_TEXTE FOURNI_.
++++++++++
Miller
Difficulté **
Profondeur **
Originalité ***
Emotions *
​
Involontairement, j’ai lu « Tropique du Cancer » après quatre récits sur des écrivains obsédés d’une manière ou d’une autre et distanciés de leur oeuvre (Joyce, Burgess, Liberati, Sterne). L’ennui était probable, heureusement l’aspect religieux et familial m’a été cette fois épargné, dieu soit loué… Mais Miller n’a malheureusement ni l’humour de Sterne, ni la culture de Joyce.
D’un point de vue stylistique, l’écriture est pointue, capable d’une modernité rageuse, mais aussi d’une poésie aérienne. Car Paris en toile de fond égaye ce crachat (dixit) profondément négatif sur la vie et les gens. Le narrateur réserve en effet aux endroits une passion ténébreuse, qui vient alléger une atmosphère glauque et poisseuse.
L’histoire est celle d’une errance : la passivité du héros ne lui permet guère autre chose. Et cette mollesse n’a d’égale que le mépris qu’il porte à son entourage, mépris qui l’oblige à fuir les engagements acceptés pour survivre. Obsédé par le sexe féminin et la nourriture, cet épicurien raté désespère de la vie et ne fréquente que des égotiques. Cette réflexion déprimante fait ainsi douter de la vocation d’écrivain du personnage.
Car le narrateur n’oublie pas pour autant la littérature, citant ainsi Maupassant, Dante, Swift, Huxley, Goethe, Proust, Shakespeare, Molière, Voltaire, Racine, Hugo, Cervantes, Conrad. Mais ces moments sont trop rares pour sauver le contenu du roman.
Voulu comme un refus de la construction romanesque et apprécié comme tel dans les années 70 au même titre que Kerouac, « Tropique du cancer » est largement plus déstructuré que « Sur la route », plus amer et éloigné de l’humanité. Malgré le talent et la sexualité omniprésente, la lecture de Miller est pénible, au contraire de celle de Roth et Burgess.
++++++++++
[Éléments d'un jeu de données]
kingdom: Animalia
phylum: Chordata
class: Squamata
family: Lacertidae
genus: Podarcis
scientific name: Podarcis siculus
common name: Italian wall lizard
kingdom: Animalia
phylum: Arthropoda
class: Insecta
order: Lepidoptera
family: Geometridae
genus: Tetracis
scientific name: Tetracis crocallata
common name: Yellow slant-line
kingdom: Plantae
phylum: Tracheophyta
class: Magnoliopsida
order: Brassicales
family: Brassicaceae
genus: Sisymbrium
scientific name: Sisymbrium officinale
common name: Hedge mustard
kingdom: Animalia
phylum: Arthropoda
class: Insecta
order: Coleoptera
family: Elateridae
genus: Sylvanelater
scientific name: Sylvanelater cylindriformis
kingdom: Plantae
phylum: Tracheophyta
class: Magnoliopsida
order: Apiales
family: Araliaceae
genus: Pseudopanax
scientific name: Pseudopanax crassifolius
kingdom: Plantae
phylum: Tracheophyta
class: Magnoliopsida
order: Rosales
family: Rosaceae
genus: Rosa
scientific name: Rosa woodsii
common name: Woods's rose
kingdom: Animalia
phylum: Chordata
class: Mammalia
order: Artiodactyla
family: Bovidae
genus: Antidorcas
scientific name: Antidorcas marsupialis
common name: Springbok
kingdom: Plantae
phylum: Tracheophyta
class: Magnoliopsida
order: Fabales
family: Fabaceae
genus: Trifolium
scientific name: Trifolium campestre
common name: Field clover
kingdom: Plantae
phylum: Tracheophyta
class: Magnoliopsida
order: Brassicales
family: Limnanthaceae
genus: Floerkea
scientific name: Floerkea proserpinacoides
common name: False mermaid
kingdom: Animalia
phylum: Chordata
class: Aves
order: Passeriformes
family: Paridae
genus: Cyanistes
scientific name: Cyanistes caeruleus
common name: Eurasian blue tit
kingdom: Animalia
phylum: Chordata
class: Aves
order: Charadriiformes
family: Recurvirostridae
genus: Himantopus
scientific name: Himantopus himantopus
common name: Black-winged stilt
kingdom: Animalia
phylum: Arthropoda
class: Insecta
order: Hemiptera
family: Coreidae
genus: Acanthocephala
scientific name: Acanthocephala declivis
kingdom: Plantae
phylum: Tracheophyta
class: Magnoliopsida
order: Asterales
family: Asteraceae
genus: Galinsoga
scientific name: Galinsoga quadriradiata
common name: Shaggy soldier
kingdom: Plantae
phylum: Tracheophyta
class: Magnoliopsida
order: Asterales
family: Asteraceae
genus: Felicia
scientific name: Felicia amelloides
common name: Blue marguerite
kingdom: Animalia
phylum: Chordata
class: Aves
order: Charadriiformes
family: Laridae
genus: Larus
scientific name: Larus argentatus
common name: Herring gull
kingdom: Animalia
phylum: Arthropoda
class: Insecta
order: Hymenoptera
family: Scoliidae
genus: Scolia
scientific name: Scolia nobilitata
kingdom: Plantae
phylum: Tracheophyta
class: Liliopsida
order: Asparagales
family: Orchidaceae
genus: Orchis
++++++++++
_SÉRIE D'EXERCICES_.
1. D'après la critique, quels écrivains surpassent Miller, l'un par l'humour, l'autre par la culture ?
2. Recopiez le passage de la critique qui commence aux mots « D’un point de » et s'arrête après « d’écrivain du personnage. ».
3. Quels écrivains la critique cite-t-elle entre parenthèses comme sujets des quatre récits lus avant « Tropique du Cancer » ?
Seule la critique sert de source, le matériel n'entre pas en compte.

_RÉPONSES AUX EXERCICES_.
1. Sterne pour l'humour et Joyce pour la culture.

2.
D’un point de vue stylistique, l’écriture est pointue, capable d’une modernité rageuse, mais aussi d’une poésie aérienne. Car Paris en toile de fond égaye ce crachat (dixit) profondément négatif sur la vie et les gens. Le narrateur réserve en effet aux endroits une passion ténébreuse, qui vient alléger une atmosphère glauque et poisseuse.
L’histoire est celle d’une errance : la passivité du héros ne lui permet guère autre chose. Et cette mollesse n’a d’égale que le mépris qu’il porte à son entourage, mépris qui l’oblige à fuir les engagements acceptés pour survivre. Obsédé par le sexe féminin et la nourriture, cet épicurien raté désespère de la vie et ne fréquente que des égotiques. Cette réflexion déprimante fait ainsi douter de la vocation d’écrivain du personnage.

3. Joyce, Burgess, Liberati, Sterne